DRD2‐Mediated AMPK Ubiquitination Regulates the Occurrence of Hepatic Steatosis

G protein-coupled receptors (GPCRs) are important potential drug targets for the treatment of metabolic disorders. The D2 dopamine receptor (DRD2), a GPCR receptor, is a member of the dopamine receptor family. However, the role of DRD2 in regulating lipid metabolism, especially in hepatic steatosis, is unclear. Eight-week male mice were fed HFHC/MCD to induce the MASH model. AAV2/8 containing the TBG promoter was used to knock down and overexpress DRD2 in mouse liver.

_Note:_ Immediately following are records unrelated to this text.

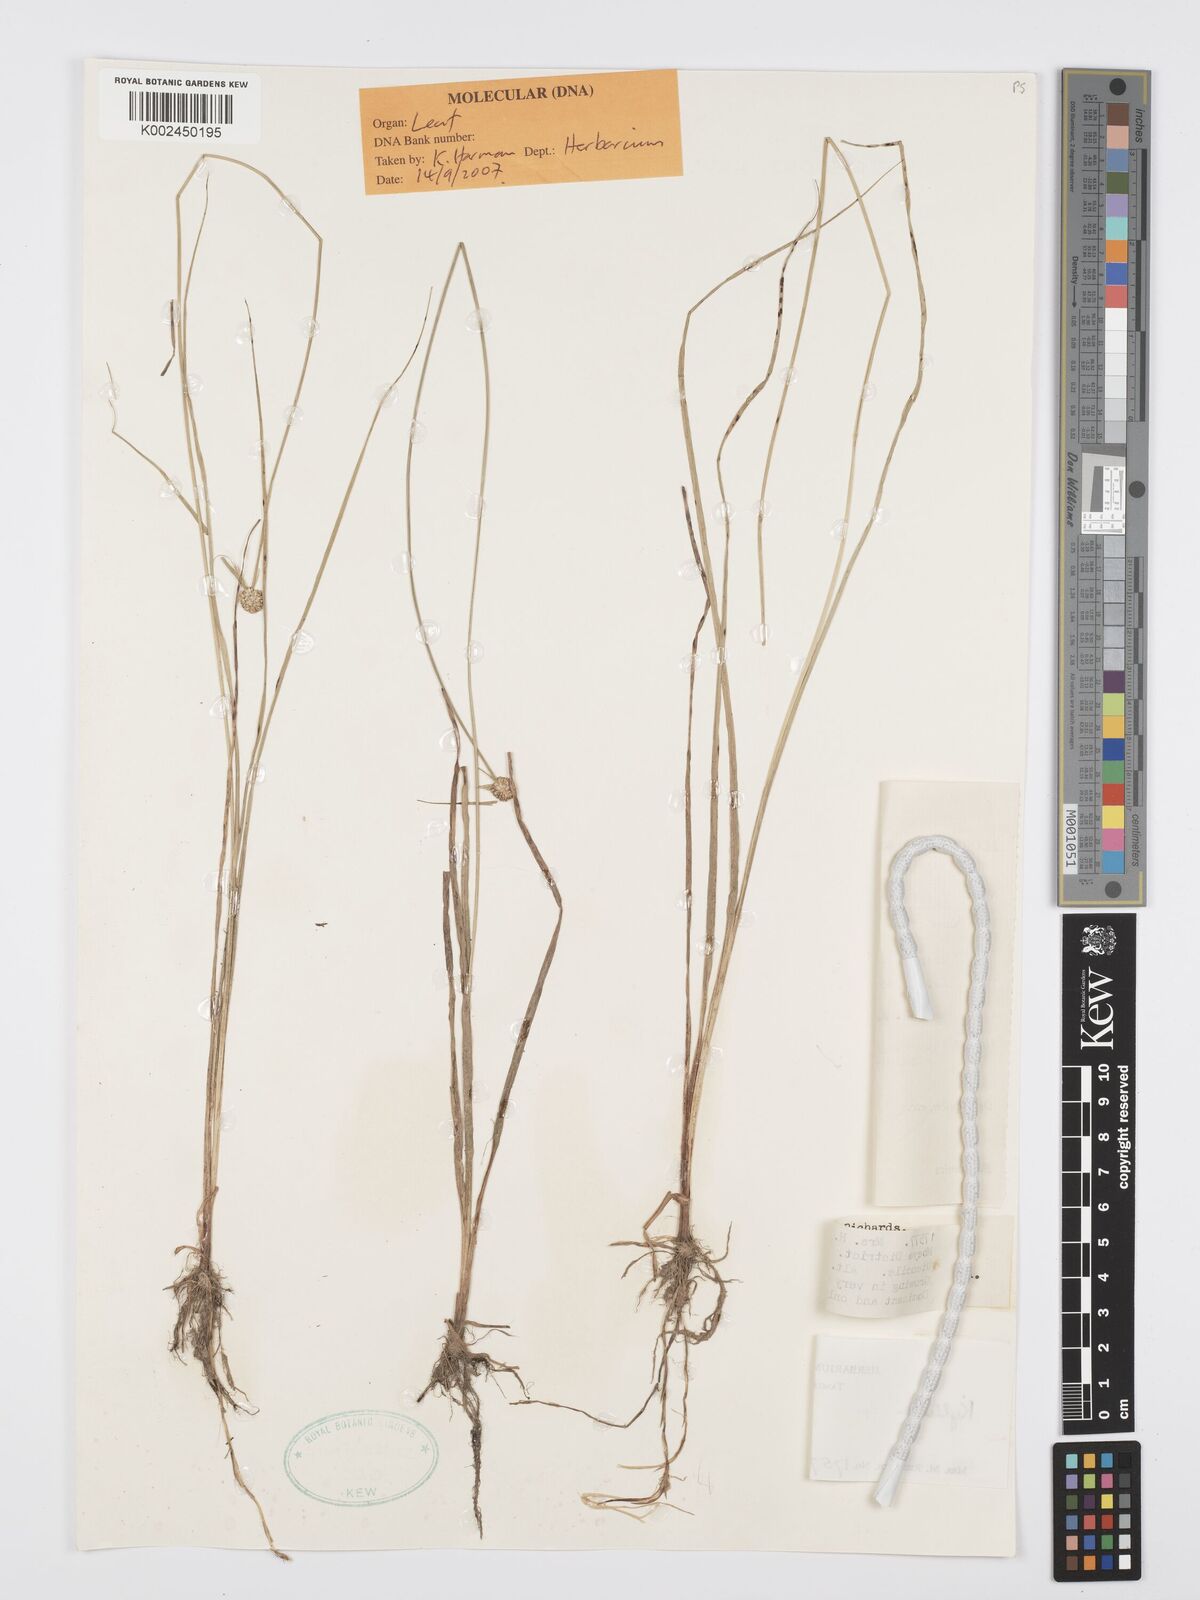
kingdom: Plantae
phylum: Tracheophyta
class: Liliopsida
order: Poales
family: Cyperaceae
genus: Cyperus
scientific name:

Co-immunoprecipitation, Western lotting, immunofluorescence, and immunohistochemistry were used to investigate the mechanisms and screen DRD2 antagonists. The study found that activation of PKC leads to the elevation and internalisation of DRD2 in a high-fat environment. Knockdown of DRD2 in mouse liver can effectively interfere with the progression of MASH, while overexpression of DRD2 significantly aggravates the process of MASH. The study on the mechanism of DRD2 regulating lipid metabolism found that the internalisation of DRD2 could lead to dephosphorylation of pAKT (T308) by binding to β-arrestin2 and pAKT, thereby inducing ubiquitin-dependent degradation of AMPK and exacerbating steatosis. L-741626, a DRD2 antagonist, was found to interfere with the internalisation of DRD2 in a high-fat environment. It has been shown that L-741626 can treat MASH by regulating the AKT-AMPK signalling axis in vitro and in vivo. In conclusion, this study demonstrated that internalisation of DRD2 in a high-fat environment aggravated MASH progression through the AKT-AMPK signalling axis. Furthermore, L-741626, as a DRD2 antagonist, has the potential to treat MASH.